Надя продолжала насмешливо смотреть на меня.
— Я потом с тобой поговорю.
— Что ж, отлично, будешь помирать — пригласи на похороны, любовь моя, — Завулон бросил трубку. Я сжал от досады зубы. Некрасиво вышло, я бы на его месте тоже обиделся.

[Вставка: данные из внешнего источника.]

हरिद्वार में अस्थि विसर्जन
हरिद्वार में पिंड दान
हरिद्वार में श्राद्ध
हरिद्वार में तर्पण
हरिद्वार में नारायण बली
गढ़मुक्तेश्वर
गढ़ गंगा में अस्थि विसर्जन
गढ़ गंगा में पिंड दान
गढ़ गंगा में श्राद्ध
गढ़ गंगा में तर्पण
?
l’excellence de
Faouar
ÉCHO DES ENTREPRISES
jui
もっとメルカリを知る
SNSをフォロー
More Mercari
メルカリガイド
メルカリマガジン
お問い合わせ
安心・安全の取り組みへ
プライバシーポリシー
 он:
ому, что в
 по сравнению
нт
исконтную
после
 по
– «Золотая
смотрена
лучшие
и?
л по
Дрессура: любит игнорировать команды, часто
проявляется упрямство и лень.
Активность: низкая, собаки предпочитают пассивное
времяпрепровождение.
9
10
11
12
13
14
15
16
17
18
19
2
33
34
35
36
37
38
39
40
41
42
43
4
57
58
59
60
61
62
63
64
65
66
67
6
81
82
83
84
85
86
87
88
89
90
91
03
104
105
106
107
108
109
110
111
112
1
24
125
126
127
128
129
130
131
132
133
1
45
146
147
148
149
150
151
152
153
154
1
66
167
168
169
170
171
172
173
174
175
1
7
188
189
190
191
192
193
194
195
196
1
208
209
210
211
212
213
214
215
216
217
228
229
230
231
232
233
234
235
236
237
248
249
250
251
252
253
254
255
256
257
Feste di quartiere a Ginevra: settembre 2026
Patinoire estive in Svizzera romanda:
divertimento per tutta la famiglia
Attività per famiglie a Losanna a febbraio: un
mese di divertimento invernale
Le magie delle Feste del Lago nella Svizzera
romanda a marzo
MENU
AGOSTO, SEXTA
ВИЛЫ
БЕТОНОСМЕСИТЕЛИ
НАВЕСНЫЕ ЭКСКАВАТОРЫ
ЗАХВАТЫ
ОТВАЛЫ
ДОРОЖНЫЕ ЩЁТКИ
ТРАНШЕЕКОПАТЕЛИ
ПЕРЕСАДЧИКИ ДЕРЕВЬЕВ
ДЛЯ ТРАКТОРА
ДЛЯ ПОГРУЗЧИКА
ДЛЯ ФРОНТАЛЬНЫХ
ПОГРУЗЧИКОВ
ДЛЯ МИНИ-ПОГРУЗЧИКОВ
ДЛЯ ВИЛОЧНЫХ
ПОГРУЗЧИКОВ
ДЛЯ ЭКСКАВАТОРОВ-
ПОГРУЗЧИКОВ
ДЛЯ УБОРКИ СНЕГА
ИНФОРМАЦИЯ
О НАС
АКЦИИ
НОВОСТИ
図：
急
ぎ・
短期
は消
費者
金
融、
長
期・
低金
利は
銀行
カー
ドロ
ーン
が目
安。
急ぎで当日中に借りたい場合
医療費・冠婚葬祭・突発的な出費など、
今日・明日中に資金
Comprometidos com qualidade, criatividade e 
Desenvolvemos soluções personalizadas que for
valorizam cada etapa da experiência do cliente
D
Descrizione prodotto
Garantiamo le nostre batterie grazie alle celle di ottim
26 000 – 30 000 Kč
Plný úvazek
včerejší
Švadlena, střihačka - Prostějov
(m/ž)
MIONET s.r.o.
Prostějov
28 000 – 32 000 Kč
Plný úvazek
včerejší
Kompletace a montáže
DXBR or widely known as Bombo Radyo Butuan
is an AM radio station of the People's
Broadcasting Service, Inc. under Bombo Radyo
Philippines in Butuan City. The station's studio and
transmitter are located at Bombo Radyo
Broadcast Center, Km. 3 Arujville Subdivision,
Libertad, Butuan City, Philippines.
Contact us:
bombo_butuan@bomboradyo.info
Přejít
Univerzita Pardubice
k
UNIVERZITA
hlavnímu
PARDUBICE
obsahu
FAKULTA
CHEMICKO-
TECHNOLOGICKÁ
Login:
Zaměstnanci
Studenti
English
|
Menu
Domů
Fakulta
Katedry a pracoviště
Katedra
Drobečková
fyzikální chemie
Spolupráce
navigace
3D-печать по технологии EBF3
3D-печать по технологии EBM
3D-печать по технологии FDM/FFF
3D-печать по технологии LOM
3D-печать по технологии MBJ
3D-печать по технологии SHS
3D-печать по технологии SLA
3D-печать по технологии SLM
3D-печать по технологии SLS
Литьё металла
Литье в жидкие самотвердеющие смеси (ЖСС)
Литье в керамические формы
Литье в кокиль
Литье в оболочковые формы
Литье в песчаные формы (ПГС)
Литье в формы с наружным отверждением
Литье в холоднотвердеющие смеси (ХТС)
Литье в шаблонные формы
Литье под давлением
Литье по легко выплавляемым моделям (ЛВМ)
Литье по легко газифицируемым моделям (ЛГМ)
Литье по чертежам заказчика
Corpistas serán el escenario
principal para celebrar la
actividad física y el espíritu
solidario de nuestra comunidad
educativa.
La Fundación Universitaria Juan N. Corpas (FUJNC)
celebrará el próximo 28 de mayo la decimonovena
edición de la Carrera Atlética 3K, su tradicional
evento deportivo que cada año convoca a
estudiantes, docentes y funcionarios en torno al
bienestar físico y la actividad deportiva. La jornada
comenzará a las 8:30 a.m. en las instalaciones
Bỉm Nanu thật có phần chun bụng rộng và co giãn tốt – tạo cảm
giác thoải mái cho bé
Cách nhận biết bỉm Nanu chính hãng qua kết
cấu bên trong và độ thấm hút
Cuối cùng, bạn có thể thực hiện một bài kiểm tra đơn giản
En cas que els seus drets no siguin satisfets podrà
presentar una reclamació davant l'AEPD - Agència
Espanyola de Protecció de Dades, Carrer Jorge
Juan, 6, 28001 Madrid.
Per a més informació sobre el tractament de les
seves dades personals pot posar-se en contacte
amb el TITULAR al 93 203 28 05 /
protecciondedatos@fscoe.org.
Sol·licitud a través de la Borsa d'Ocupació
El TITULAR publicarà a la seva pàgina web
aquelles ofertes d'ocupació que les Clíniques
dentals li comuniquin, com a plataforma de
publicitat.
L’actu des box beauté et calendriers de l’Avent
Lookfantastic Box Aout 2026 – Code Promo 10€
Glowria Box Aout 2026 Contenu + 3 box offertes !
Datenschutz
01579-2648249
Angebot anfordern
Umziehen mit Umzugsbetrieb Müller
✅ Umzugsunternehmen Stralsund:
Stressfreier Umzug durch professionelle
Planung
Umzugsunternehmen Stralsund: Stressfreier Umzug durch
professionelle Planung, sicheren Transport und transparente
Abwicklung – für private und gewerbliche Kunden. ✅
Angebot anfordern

— Что, твоя темная половина потеряла тебя? — саркастично поинтересовалась моя повзрослевшая малютка.
Я разозлился.
— Надя, мне кажется, ты не имеешь права говорить со мной таким тоном и в таких выражениях, тем более о вещах, которые тебя не касаются. Или я не прав?
Насмешливая улыбка увяла, Надя насупилась. «Ну, прямо как в детстве», — подумал я, но взгляд не отвел. Наконец, она выдавила:
— Ты прав, это не мое дело. Извини.
Я расслабился. Если не войну, то хотя бы маленькое сражение я выиграл.
— Ладно, замяли. Значит, встретимся завтра?
Лицо дочери просветлело.
— Угу. Вот, возьми, это мой номер, — она протянула мне еще одну открытку. На ней акварелью были изображены мужчина, женщина и ребенок. Золотыми буквами внизу было написано: «My jsme rodina». Ну, конечно, перевод очевиден. Я перевернул открытку, и увидел номер телефона.
— Я рисовала открытки для одного издательства. Вот, они напечатали, — смущенно сказала Надя.
— Очень красиво. Предыдущая открытка - тоже твоя работа?
— Да.
— А что на ней написано?
— ПшиктЭ ке мне нЕкгде нанАвштыву — "приходите ко мне в гости" переводится, — с улыбкой сказала дочурка. Я несмело обнял ее и улыбнулся в ответ. Точно такой же улыбкой.
Когда добрался до отеля, позвонил Завулону. Пришлось долго извиняться и обещать всячески загладить свою вину.
— Антон, ты понимаешь, что пока ты был у нее, то словно бы перестал существовать. Я не чувствовал тебя. Никак и нигде.
— Я уже извинился. Я правда не знал, что так получится. Но если бы ты увидел щиты на том доме, то тебе стала бы понятна эта ситуация.
— Знаешь, вот чувствовал я, что не нужно отпускать тебя одного. Хотя линии вероятности ничего плохого не показали, все же…
— Артур, она — моя дочь. И я рад встрече с ней, — жестко отрезал я.
— Рад за тебя, — бросил тот и положил трубку.
Я достал Надин рисунок и провел по нему рукой, закрыл глаза и тяжело вздохнул.